[What the exercise asks]
In the forum thread below, after the poster corrects how they evaluate expressions of the form -a^b, how many carriage numbers from 0000 to 9999 do they now think make 10?

[Page extract]
Most complaints, however, are based on operations that are 0^0 in the limit.

>>34
But! But Google says it's 1!
https://www.google.com/search?q=0%5E0

Does having 0^0 undefined make you more comfortable, anon?

6. Multiple numbers can be used as a basis number, [...]
You guys are bad at reading. 0001 has a perfectly valid solution, i.e. 0+0+10.

>>34
0! = 1 therefore 0 multiplied by itself 0 times equals 1

0! = 1 <==> 0^0 = 1

>>35
>>37
http://www.wolframalpha.com/input/?i=0%5E0

>>30 here.

Changing my code as per >>35's suggestion gives me 9077 carriage numbers that make 10. Can anyone else confirm?

>>35
Google is wrong then, it is undefined and limits that approach the form 0^0 are indeterminate.

It's easy to see why it would undefined, as division can be defined through negative exponents
0^0 = 0^(1 - 1) = 0/0.

0⁰ isn't undefined. It's not 0 either. It's 1.

>>41

let p(t) = (0,t), with x(t) = 0, y(t) = t

lim t->0 x^y
= lim t->0 (0)^(t)
= lim t->0 0
= 0

let p(t) = (t,0), with x(t) = t, y(t) = 0

lim t->0 x^y
= lim t->0 (t)^(0)
= lim t->0 1
= 1

ЕСЛИ ТЫ НЕ ГОЛУБОЙ
НАРИСУЙ ВАГОН ДРУГОЙ


   ___________~~.____~~._____
  |  ___   ___    ___   ___  |
 ш| | | | |---|  |---| | | | |шш
 Н| | | | |___|  |___| | | | |НН
 м| |_|_| москва-адлер |_|_| |мм
  |_______|__________________|
Э==/ \ц/ \Т__Г       / \ц/ \==Е
   \_/ \_/           \_/ \_/

>>39 here
I realised I was making a mistake in evaluating expressions of the form:

-a^b

I was evaluating it as

(-a)^b
instead of

-(a^b)

The latter method allows me to take advantage of the way a carriage number (and it's sign -- +ve or -ve) is permuted, because

(b mod 2)==2
will always be positive.

I now think 9161 of 10000 carrage numbers from 0000 to 9999 make 10. Although (this time) I'm highly confident in my answer, I'd like someone else to confirm. The reason I'm confident in my answer is because the answers in the "cheat sheet" (http://tinyurl.com/everyfuckingsolution) seem reasonable. I also checked that the same 9161 carriage numbers make -10, though this could just mean I'm making the same mistake twice. (If a carriage number can make n, it can also make -n, right?)

[Record excerpts]

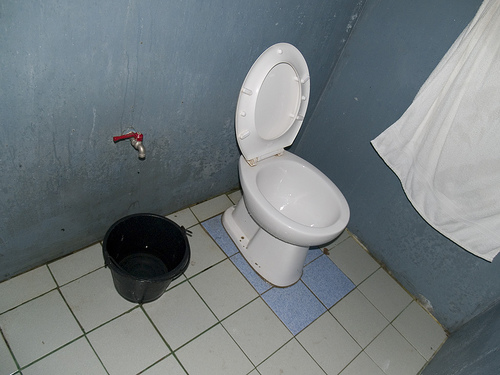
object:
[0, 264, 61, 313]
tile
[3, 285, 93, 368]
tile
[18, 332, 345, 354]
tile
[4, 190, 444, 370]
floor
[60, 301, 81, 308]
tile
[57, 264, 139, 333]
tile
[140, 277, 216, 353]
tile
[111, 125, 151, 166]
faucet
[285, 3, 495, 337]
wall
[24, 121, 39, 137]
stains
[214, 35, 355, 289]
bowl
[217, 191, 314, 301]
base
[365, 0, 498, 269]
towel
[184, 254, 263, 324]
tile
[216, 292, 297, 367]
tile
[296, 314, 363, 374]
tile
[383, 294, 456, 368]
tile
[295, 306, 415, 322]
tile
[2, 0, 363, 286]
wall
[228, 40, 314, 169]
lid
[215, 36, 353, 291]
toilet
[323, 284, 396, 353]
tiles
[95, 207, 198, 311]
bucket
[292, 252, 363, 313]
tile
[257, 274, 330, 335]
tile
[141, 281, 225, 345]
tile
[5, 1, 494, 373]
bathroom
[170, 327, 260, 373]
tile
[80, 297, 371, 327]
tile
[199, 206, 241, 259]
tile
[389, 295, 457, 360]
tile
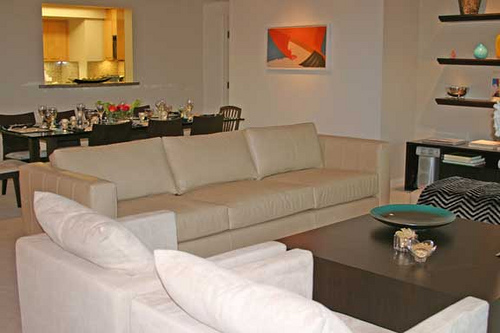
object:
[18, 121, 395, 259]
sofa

* * *

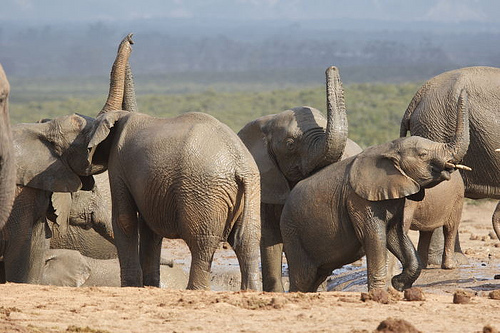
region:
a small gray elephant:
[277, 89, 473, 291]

[Reply]
9161 of the 10000